Just bread and butter ended up being a big part of what I was eating (and i don't hold back on the butter). A few spuds and some rice at times. Lots of nuts, mostly almonds. Matured cheddar cheese. Lemons and limes as they are in season. Almost no meat, some but not much grog. Lots of coffee (usually black+none) and tea (green, or white+1/4). But I also had what herbs i could find in the garden mostly in tom-yum-like soup, and plenty of chillies and other random stuff along the way (the chillies were important in one critical way beyond making the bland more palatable). Lots and lots of water.

This isn't what I had all of the time but it was in the majority. It's also not something i'll be continuing but it was certainly effective at losing some weight this time.

One thing I did notice is that big dinner means big morning hunger. I'd already noticed this before but i'm now more convinced of it. If you ignore it it just goes away but it's also easy to eat less at night.

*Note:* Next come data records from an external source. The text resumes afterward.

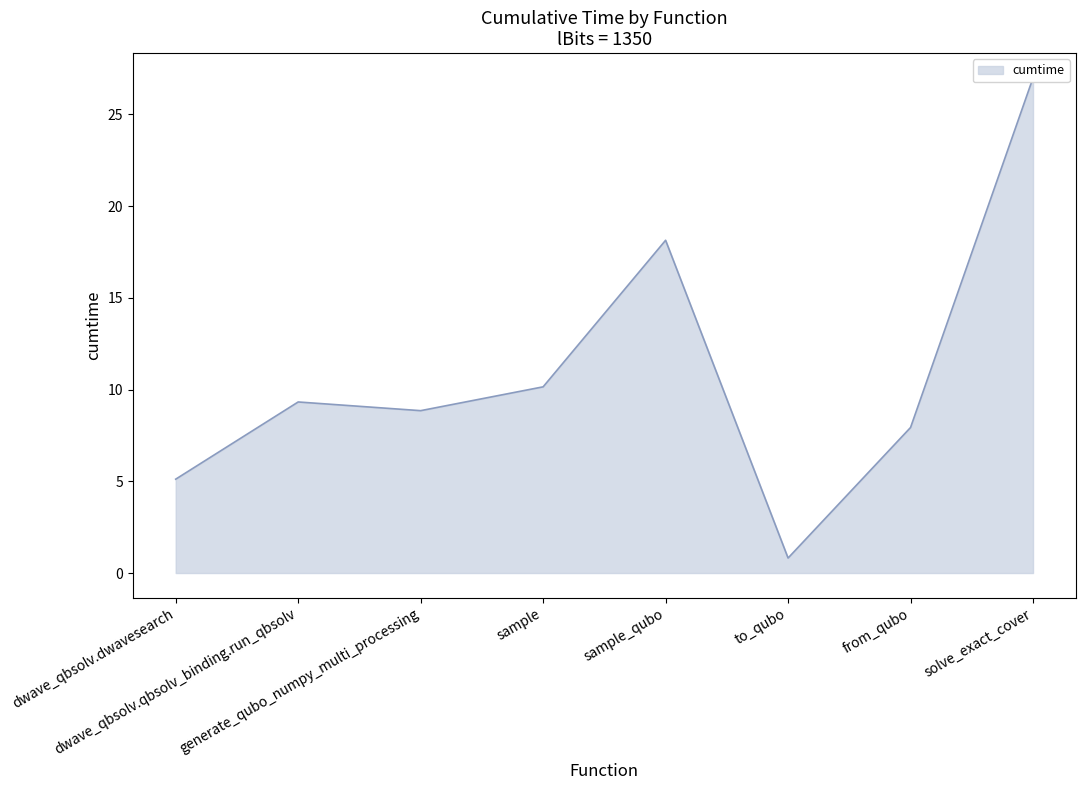

How many interior local valleys (lower than both neighbors) does the data have?

2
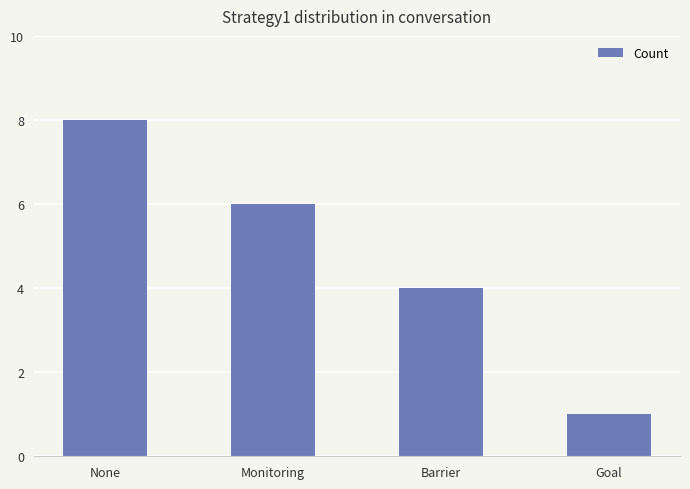

What is the value of the 2nd bar from the left?

6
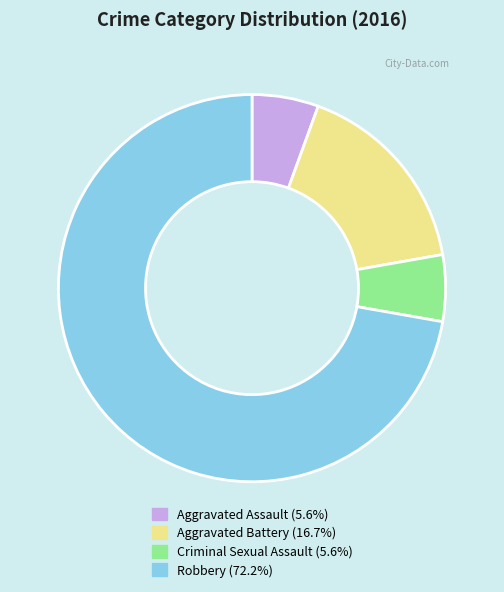

Is the sum of Aggravated Battery and Robbery greater than half?

Yes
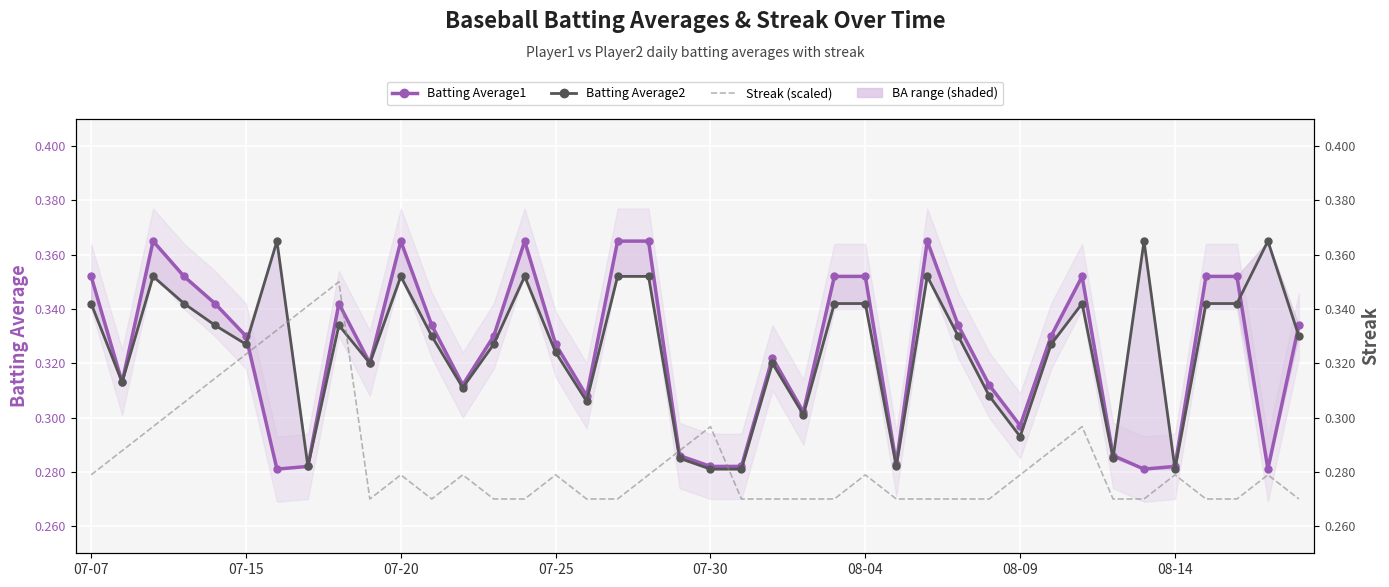

Reading right to left, list all the values displayed in this chart.

Batting Average1: 0.3	0.3	0.4	0.4	0.3	0.3	0.3	0.4	0.3	0.3	0.3	0.3	0.4	0.3	0.4	0.4	0.3	0.3	0.3	0.3	0.3	0.4	0.4	0.3	0.3	0.4	0.3	0.3	0.3	0.4	0.3	0.3	0.3	0.3	0.3	0.3	0.4	0.4	0.3	0.4
Batting Average2: 0.3	0.4	0.3	0.3	0.3	0.4	0.3	0.3	0.3	0.3	0.3	0.3	0.4	0.3	0.3	0.3	0.3	0.3	0.3	0.3	0.3	0.4	0.4	0.3	0.3	0.4	0.3	0.3	0.3	0.4	0.3	0.3	0.3	0.4	0.3	0.3	0.3	0.4	0.3	0.3
Streak (scaled): 0.3	0.3	0.3	0.3	0.3	0.3	0.3	0.3	0.3	0.3	0.3	0.3	0.3	0.3	0.3	0.3	0.3	0.3	0.3	0.3	0.3	0.3	0.3	0.3	0.3	0.3	0.3	0.3	0.3	0.3	0.3	0.4	0.3	0.3	0.3	0.3	0.3	0.3	0.3	0.3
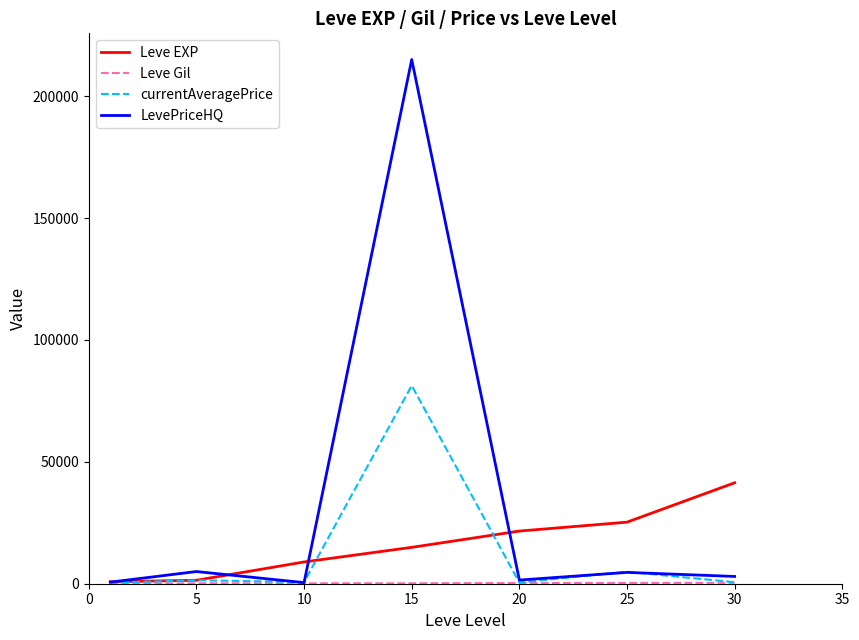

Which series has the largest total across all categories?

LevePriceHQ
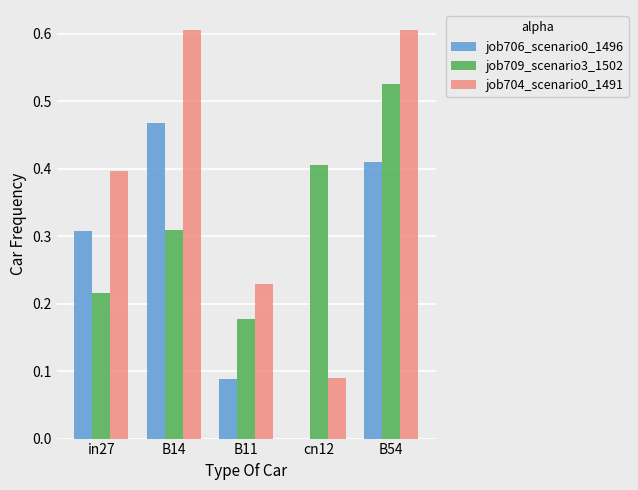

Is the value of job706_scenario0_1496 at cn12 greater than the value of job709_scenario3_1502 at in27?

No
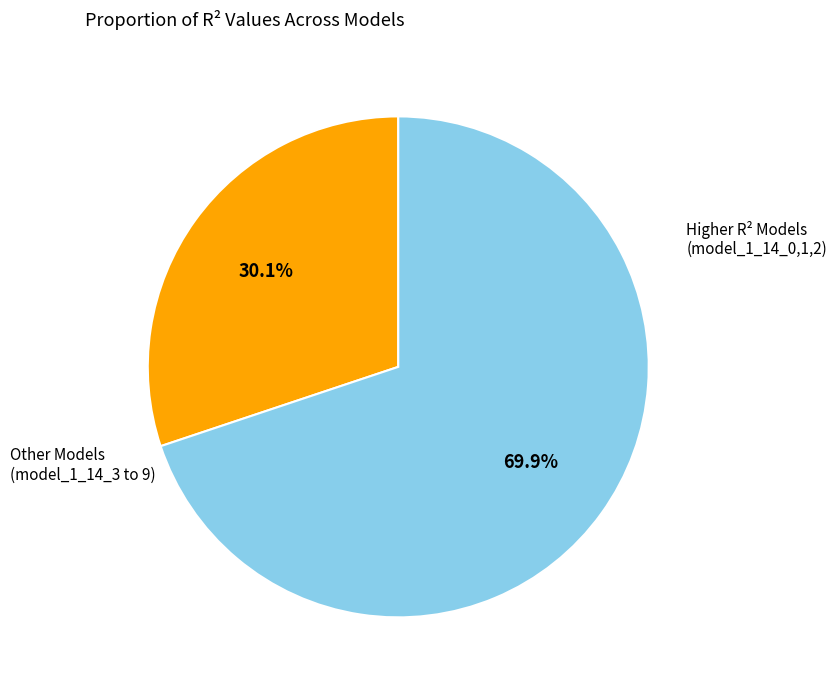

Is there a majority slice in this chart?

Yes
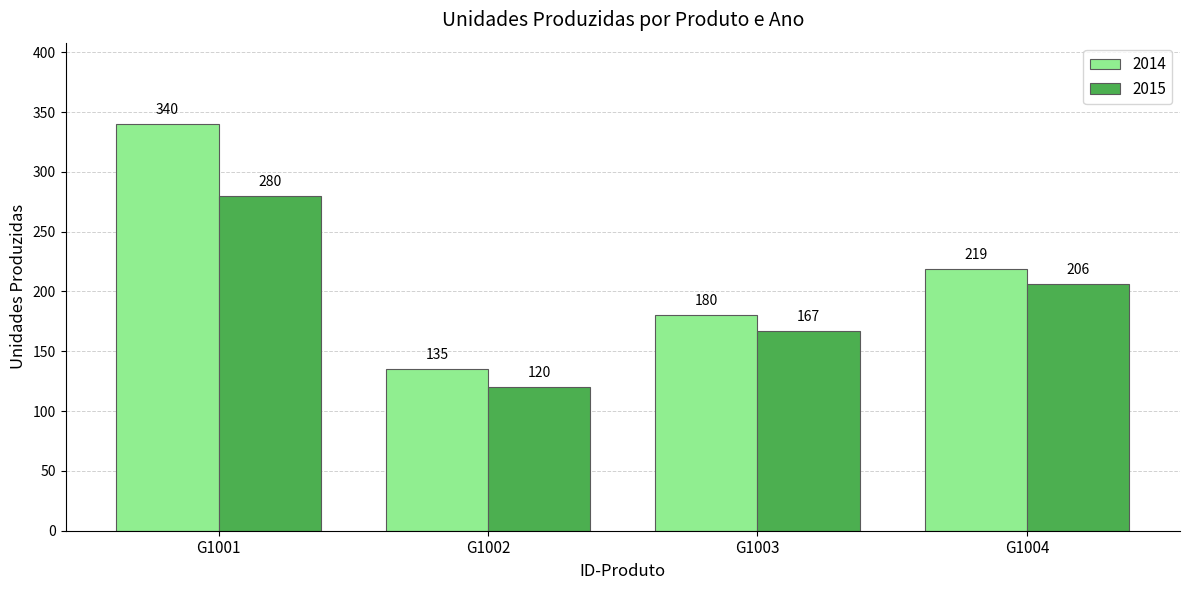

At which label is 2015 closest to 200?

G1004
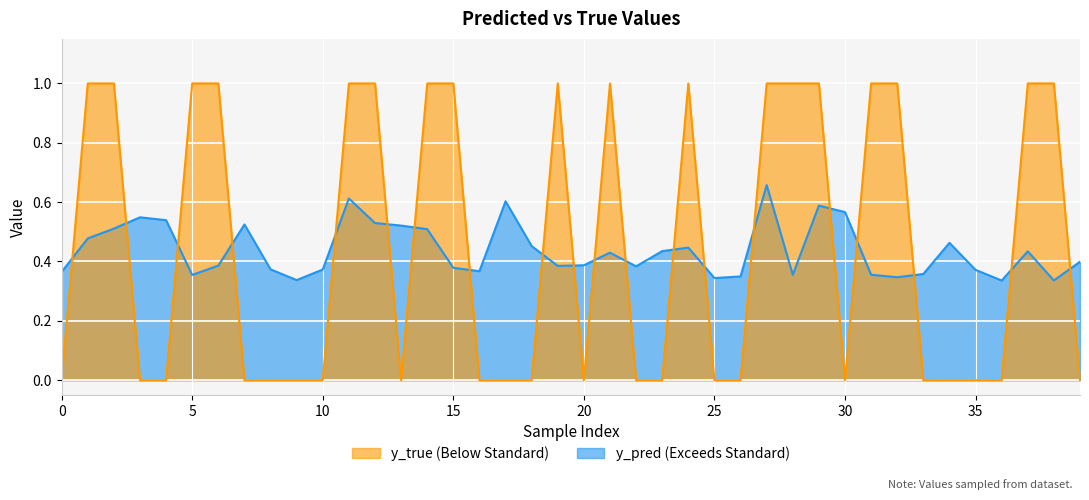

What is the average value of the y_true series?

0.5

A wretched hive of scum and villainy

This episode of gout also enforced just how useless the internet has become as a source of general information. Almost all the gout 'advice' is useless, being generous. Even the stuff from established medical sources wasn't terribly applicable to me due to being neither 70 nor obese.

For example low-fat is always recommended: but it's never specified whether that has anything (at all) to do with gout or merely just being overweight.

Anyway i'm glad I lost the weight, I wonder if it will stay off this time?

Update: Well 6 weeks later and it's still dropping - 72-73Kg now. I'm eating properly now too - probably better than i have for years and certainly not going hungry.